Avec plus de 80 % des recettes d’exportation et près d’un quart du PIB, le secteur minier est le pilier de l’économie guinéenne. Le projet Simandou, représentant plus de 20 milliards de dollars d’investissements, promet d’accélérer cette dynamique. Mais cette transformation pose la question de la répartition des bénéfices et de la souveraineté énergétique régionale.

La Guinée confirme son ambition de devenir une place forte de l’industrie extractive mondiale. Deuxième producteur mondial de bauxite, le pays mise désormais sur Simandou, un programme structurant dont l’ampleur dépasse le simple cadre minier. Ce projet inclut la construction d’un chemin de fer transguinéen et d’un port en eau profonde, infrastructures qui pourraient désenclaver tout un pan de l’Afrique de l’Ouest et bouleverser les équilibres logistiques régionaux.

Cette montée en puissance interroge directement la souveraineté économique des États de la région. Le minerai de fer de Simandou, parmi les plus riches du monde, pourrait alimenter des chaînes de valeur locales et régionales, à condition que les recettes soient réinvesties dans des projets énergétiques et industriels. La Côte d’Ivoire, le Libéria ou la Sierra Leone voisins pourraient bénéficier de retombées indirectes, mais aussi subir une concurrence accrue dans l’attraction des investissements miniers.

Le récent Women’s Day – Les mines au féminin, organisé le 25 avril 2026 à Conakry, illustre une autre dimension de cette transformation : la professionnalisation du secteur. Avec seulement 15 % de femmes dans la main-d’œuvre formelle, la Guinée cherche à mobiliser tous ses talents pour accompagner la croissance. Ce défi des ressources humaines est crucial pour que l’essor minier ne reste pas dépendant d’expatriés et contribue durablement au développement local.

Pour les investisseurs, la Guinée offre des opportunités considérables, mais dans un contexte de volatilité des cours et d’exigences croissantes en matière de contenu local.

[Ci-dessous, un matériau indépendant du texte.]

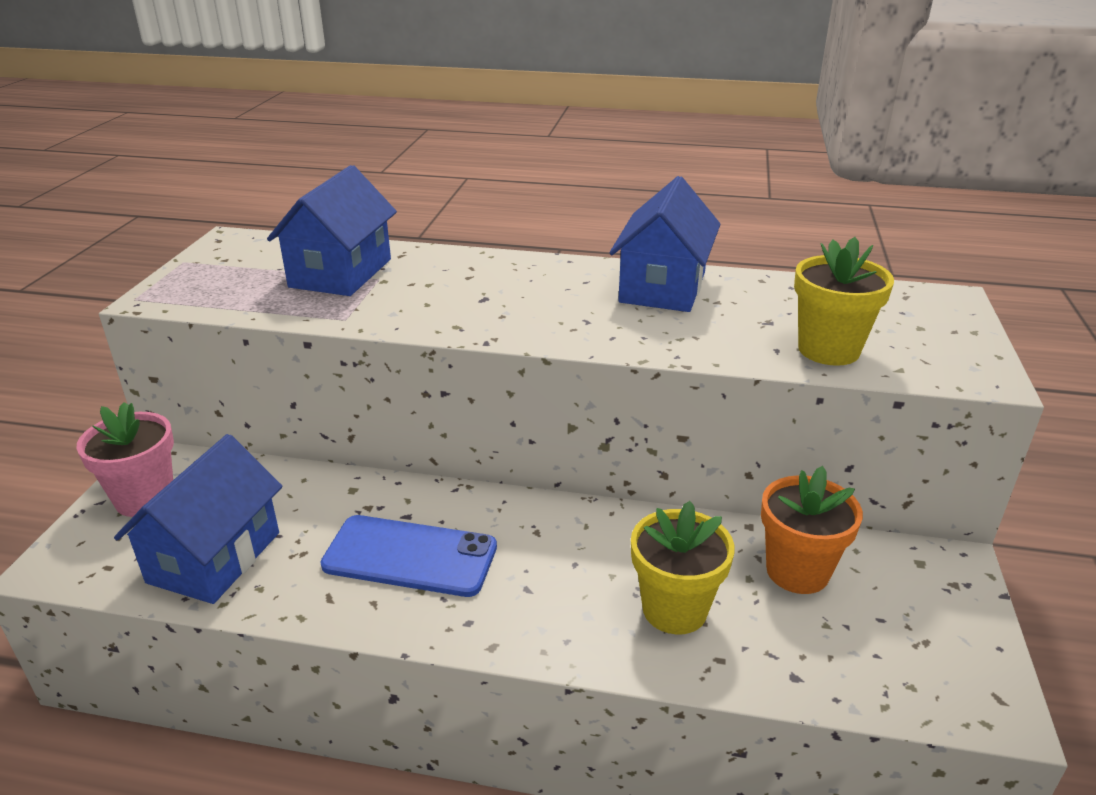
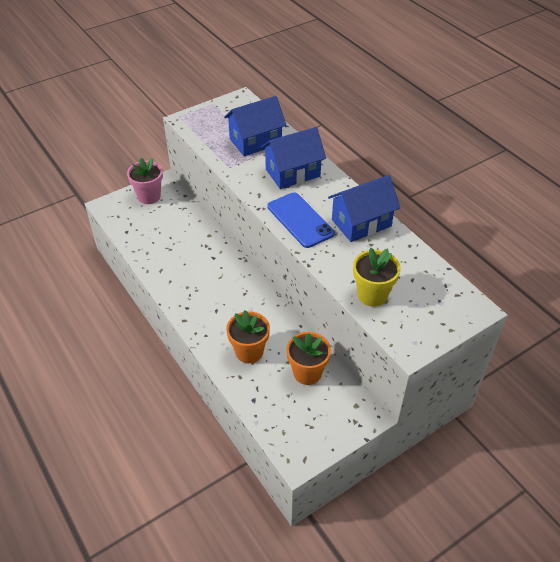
camera: 45 degrees right, 15 degrees up
blue house [114,434,282,604] -> blue house moved to [261,127,326,189]
blue phone [320,515,497,597] -> blue phone moved to [267,192,335,248]
yellow flower pot [631,501,735,634] -> orange flower pot [226,310,270,364]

La réussite de Simandou dépendra de la capacité du gouvernement à négocier des contrats équilibrés, à garantir la stabilité juridique et à investir dans les infrastructures énergétiques nécessaires à la transformation sur place.

Ce mouvement guinéen s’inscrit dans une tendance plus large en Afrique de l’Ouest : la renégociation des contrats miniers pour accroître la part locale et la construction d’infrastructures régionales. Le défi est de faire du secteur extractif un levier de souveraineté plutôt qu’une source de dépendance. L’exemple de Simandou, par son échelle, pourrait influencer durablement les politiques minières de toute la région.